(Chart tasks with short answers)
BEGIN

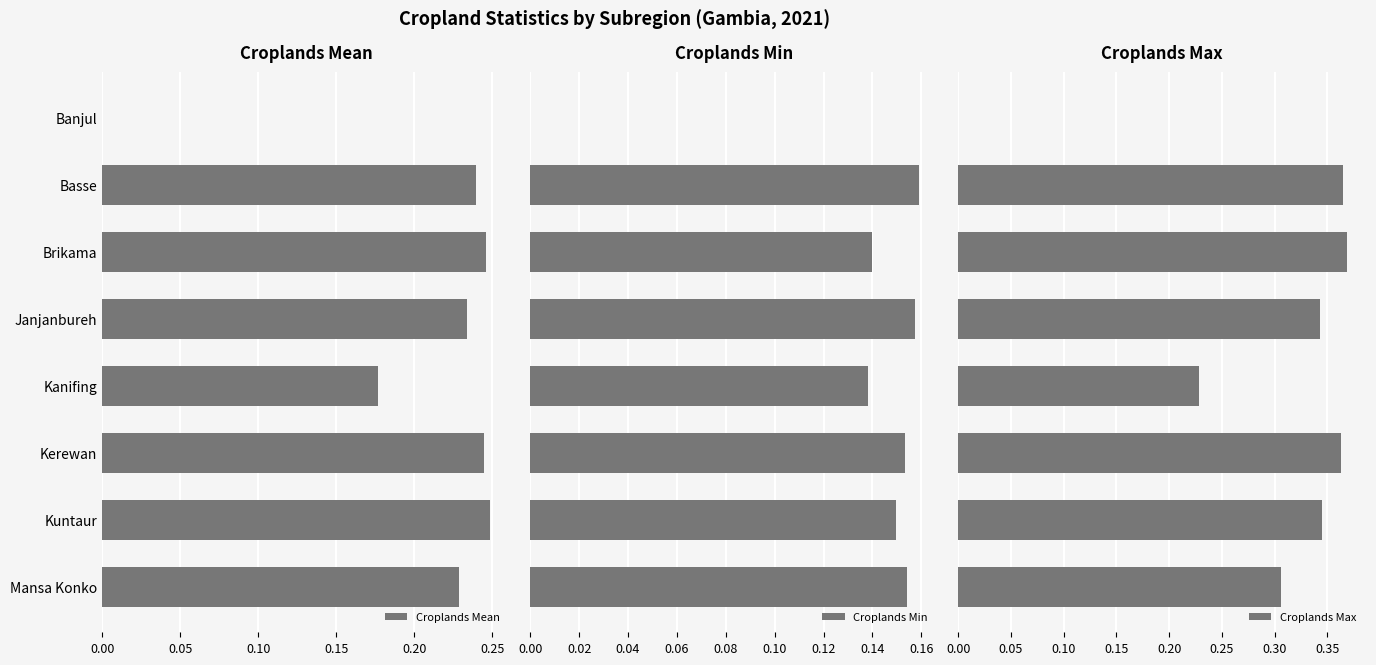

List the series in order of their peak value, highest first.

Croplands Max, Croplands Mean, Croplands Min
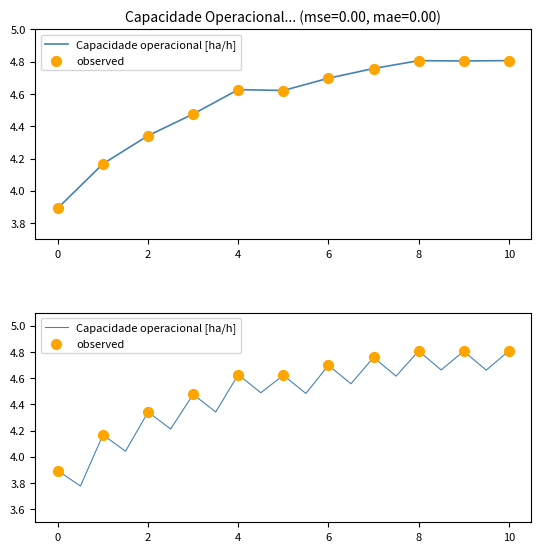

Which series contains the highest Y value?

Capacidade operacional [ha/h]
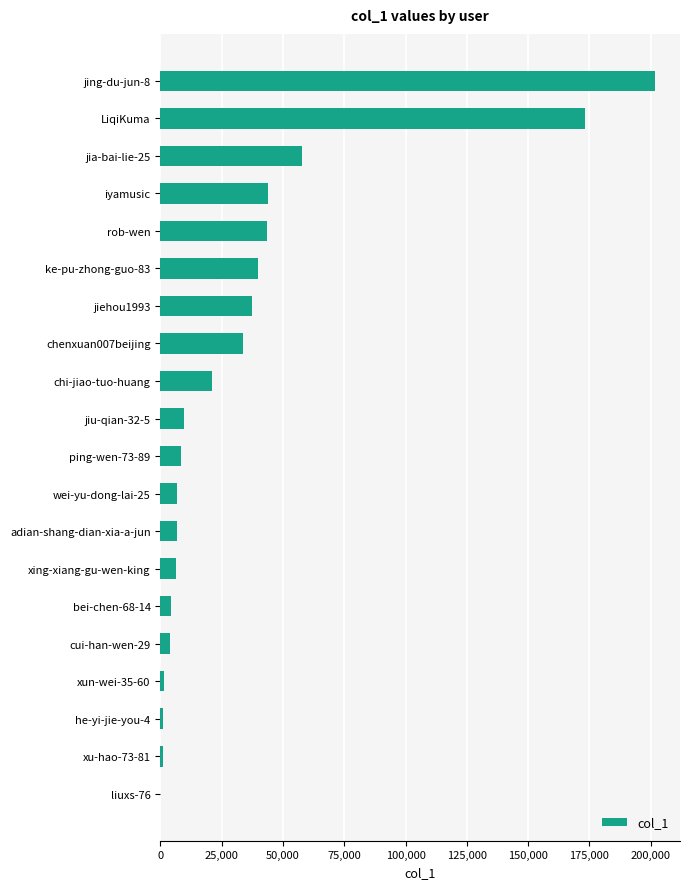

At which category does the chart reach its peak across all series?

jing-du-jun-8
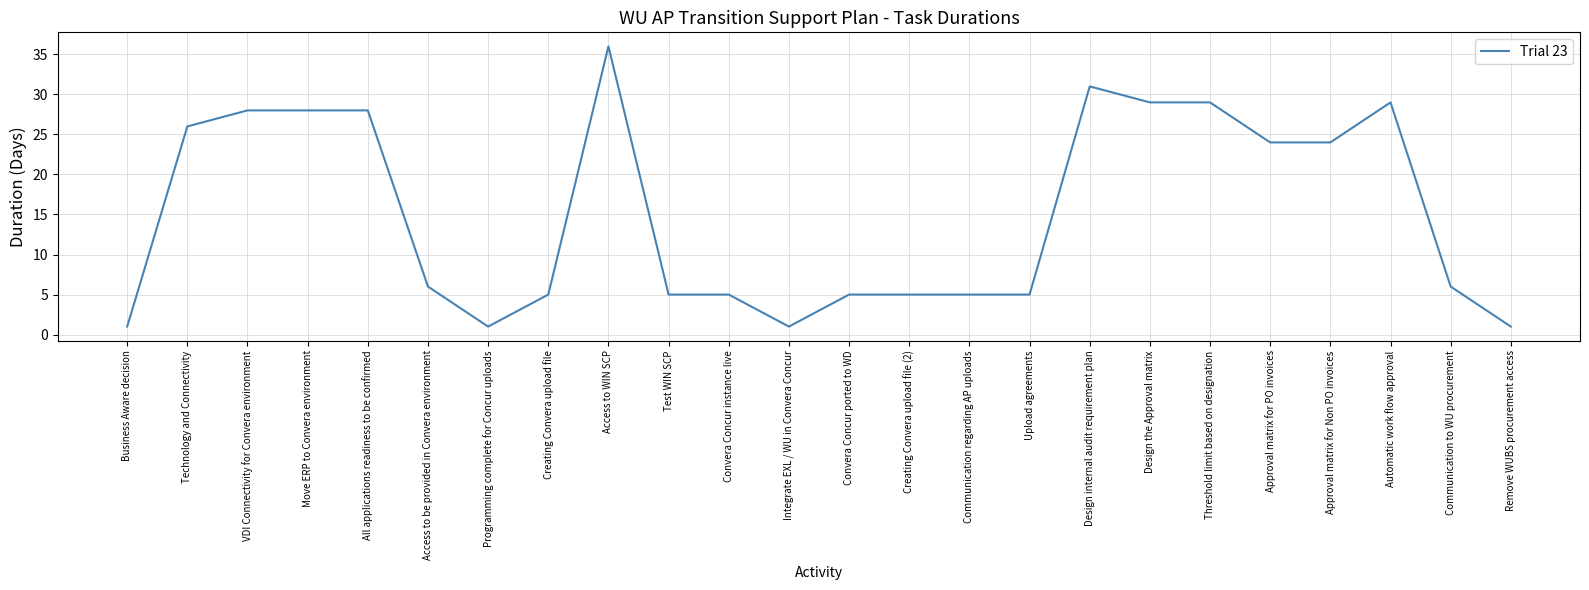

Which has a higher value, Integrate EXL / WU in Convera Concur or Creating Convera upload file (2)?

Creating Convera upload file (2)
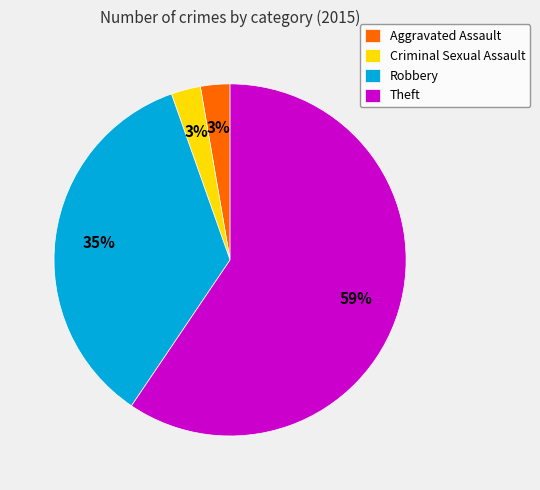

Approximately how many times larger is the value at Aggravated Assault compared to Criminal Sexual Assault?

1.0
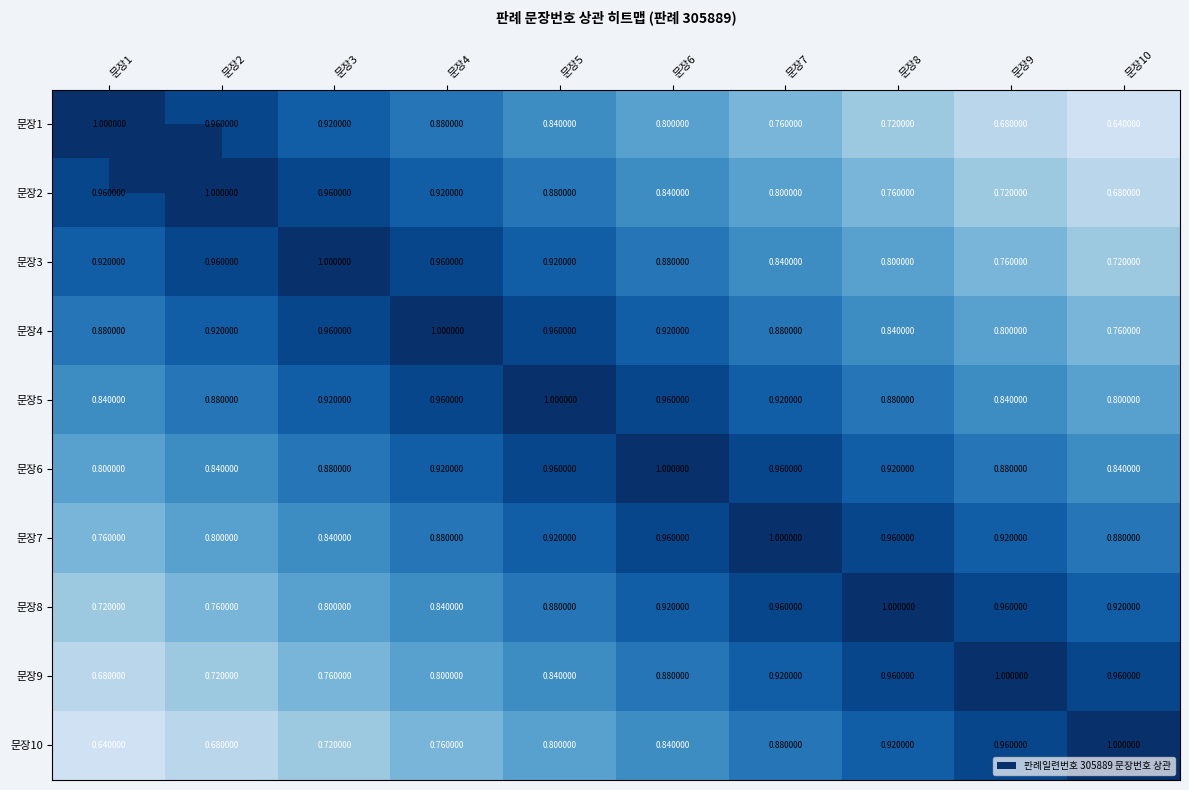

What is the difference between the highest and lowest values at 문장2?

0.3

END

**ACTION ITEM**
Reproduce the entire listing above word for word, leaving out the pictures.

**RESULT OF THE EXERCISE**
List the series in order of their peak value, highest first.

Croplands Max, Croplands Mean, Croplands Min

Which series contains the highest Y value?

Capacidade operacional [ha/h]

At which category does the chart reach its peak across all series?

jing-du-jun-8

Which has a higher value, Integrate EXL / WU in Convera Concur or Creating Convera upload file (2)?

Creating Convera upload file (2)

Approximately how many times larger is the value at Aggravated Assault compared to Criminal Sexual Assault?

1.0

What is the difference between the highest and lowest values at 문장2?

0.3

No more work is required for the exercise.